Enraptured by the technology, Fukuyama worries about what a world full of the things will feel like. “A world in which people can be routinely and anonymously targeted by unseen enemies,” he writes, “is not pleasant to contemplate.” For all the technological refinements, the device in Fukuyama’s video, hovering uncertainly over Hoover Park’s balding turf and eyeing speculatively both the senior Stanford fellow with the joystick, gazing skywards, and the odd dog-walker, does not seem a million miles from the sort of thing you used to be able to buy in a box at the local toy shop and stick together with UHU. And it’s that – the conceptual simplicity yoked to ever-increasing technological refinement – that has propelled the drone into headlines across the world in the past year. It is at once a fiendishly efficient killing machine, the ultimate spy weapon, and a tool of potentially vast utility to police forces, farmers, estate agents and journalists.

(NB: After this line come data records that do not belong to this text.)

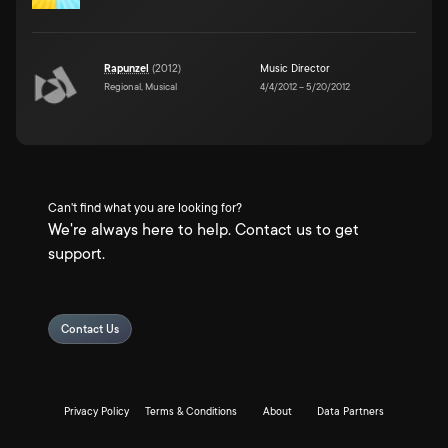
Rapunzel
(
2012
)
Music Director
Regional, Musical
4/4/2012
–
5/20/2012
Can't find what you are looking for?
We're always here to help. Contact us to get
support.
Contact Us
Privacy Policy
Terms & Conditions
About
Data Partners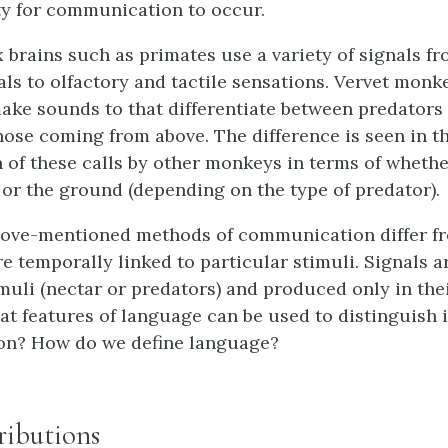
ty for communication to occur.
brains such as primates use a variety of signals fr
als to olfactory and tactile sensations. Vervet mon
ake sounds to that differentiate between predators
ose coming from above. The difference is seen in t
n of these calls by other monkeys in terms of wheth
s or the ground (depending on the type of predator).
above-mentioned methods of communication differ f
re temporally linked to particular stimuli. Signals a
imuli (nectar or predators) and produced only in the
at features of language can be used to distinguish 
n? How do we define language?
ributions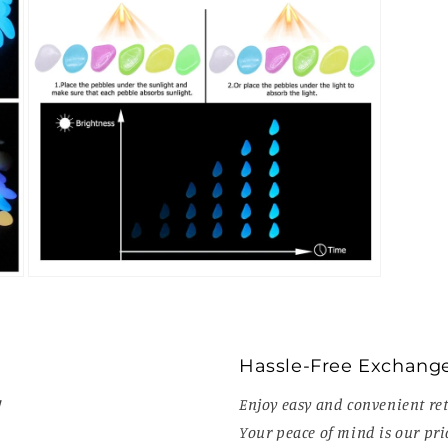
Open
media
7
in
modal
Hassle-Free Exchang
!
Enjoy easy and convenient ret
Your peace of mind is our prio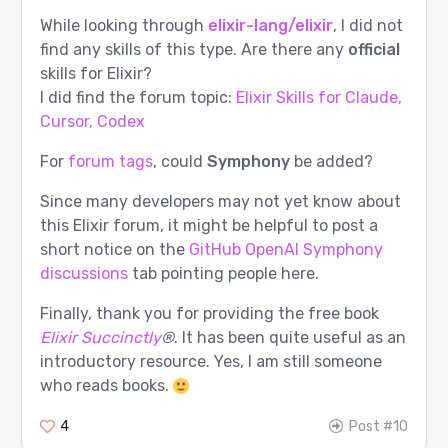
While looking through
elixir-lang/elixir
, I did not
find any skills of this type. Are there any
official
skills for Elixir?
I did find the forum topic:
Elixir Skills for Claude,
Cursor, Codex
For
forum tags
, could
Symphony
be added?
Since many developers may not yet know about
this Elixir forum, it might be helpful to post a
short notice on the
GitHub OpenAI Symphony
discussions
tab pointing people here.
Finally, thank you for providing the free book
Elixir Succinctly
®
. It has been quite useful as an
introductory resource. Yes, I am still someone
who reads books.
4
Post #10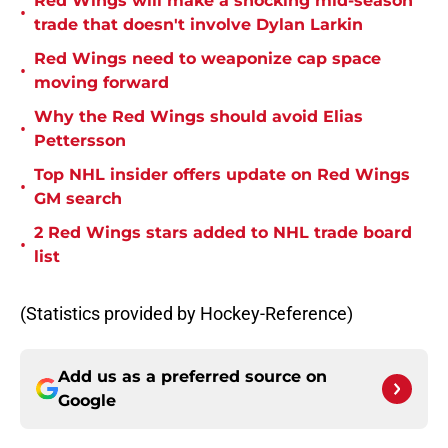
Red Wings will make a shocking mid-season
•
trade that doesn't involve Dylan Larkin
Red Wings need to weaponize cap space
•
moving forward
Why the Red Wings should avoid Elias
•
Pettersson
Top NHL insider offers update on Red Wings
•
GM search
2 Red Wings stars added to NHL trade board
•
list
(Statistics provided by Hockey-Reference)
Add us as a preferred source on
Google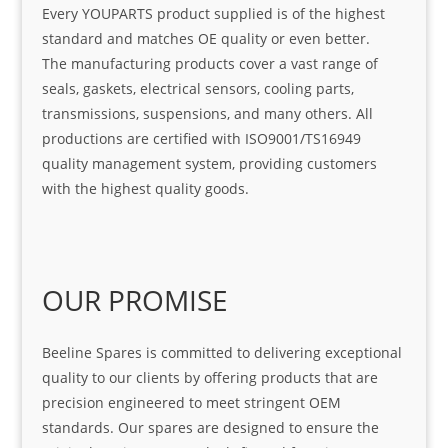
Every YOUPARTS product supplied is of the highest
standard and matches OE quality or even better.
The manufacturing products cover a vast range of
seals, gaskets, electrical sensors, cooling parts,
transmissions, suspensions, and many others. All
productions are certified with ISO9001/TS16949
quality management system, providing customers
with the highest quality goods.
OUR PROMISE
Beeline Spares is committed to delivering exceptional
quality to our clients by offering products that are
precision engineered to meet stringent OEM
standards. Our spares are designed to ensure the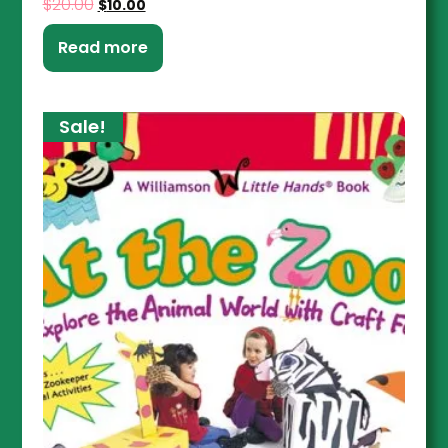
$
20.00
$
10.00
Read more
Sale!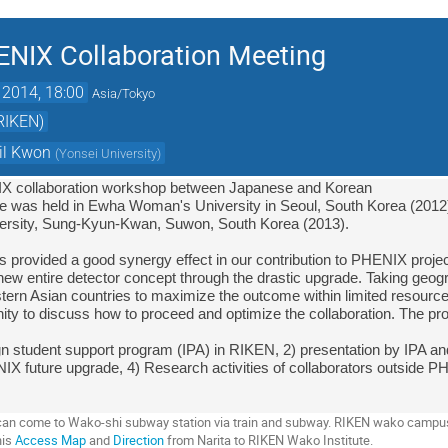
ENIX Collaboration Meeting
 2014, 18:00
Asia/Tokyo
(RIKEN)
il Kwon
(
Yonsei University
)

Needless to say, it is in the US that the possibilities are being most energetically explored. Rural Louisiana has a problem with feral pigs, which breed rapidly and root up farmers’ crops: new state rules are planned to permit their year-round hunting. Last year an electrical engineer called Cy Brown, in the Louisiana town of Bunkie, devised a labour-saving approach to the problem. Equipping a model plane with a heat-sensing camera, he sends the “Dehogaflier”, as he calls it, up over his brother’s rice farm and the craft sends images of the pigs back to a computer on the ground, enabling hunters to locate them and head to the spot to shoot them. “In 15 minutes you know if it’s worth going out or not,” Brown said…
This is the latest and perhaps most hair-raising development: “They’re built,” Manjoo writes, “to automatically, instantly collaborate in the air. The behaviour is modelled after insects like ants – it happens without a central coordinator, via the drones’ ability to sense their distance from one another as they fly. By the time you’ve stopped staring [at the video],” Manjoo comments, “you’ve opened another browser tab to look for good deals on bomb shelters.”
Orwell’s black vision of total surveillance – “It was even conceivable,” he wrote in 1984, “that [the Thought Police] watched everybody all the time” – is finally achieving its technological apotheosis. In a few weeks, the US Army is expected to deploy in Afghanistan its latest helicopter-style drone, the A160 Hummingbird, equipped with 1.8 gigapixel colour cameras. Able to hover, unlike current drones, it will have “unprecedented capability to track and monitor activity on the ground”, the Army says. Able to track people and vehicles from above 20,000ft, and with a 65sq-mile field of view, it will have 65 steerable “windows” able to follow separate targets. More modest surveillance drones may be used to enhance police monitoring of London’s Olympics.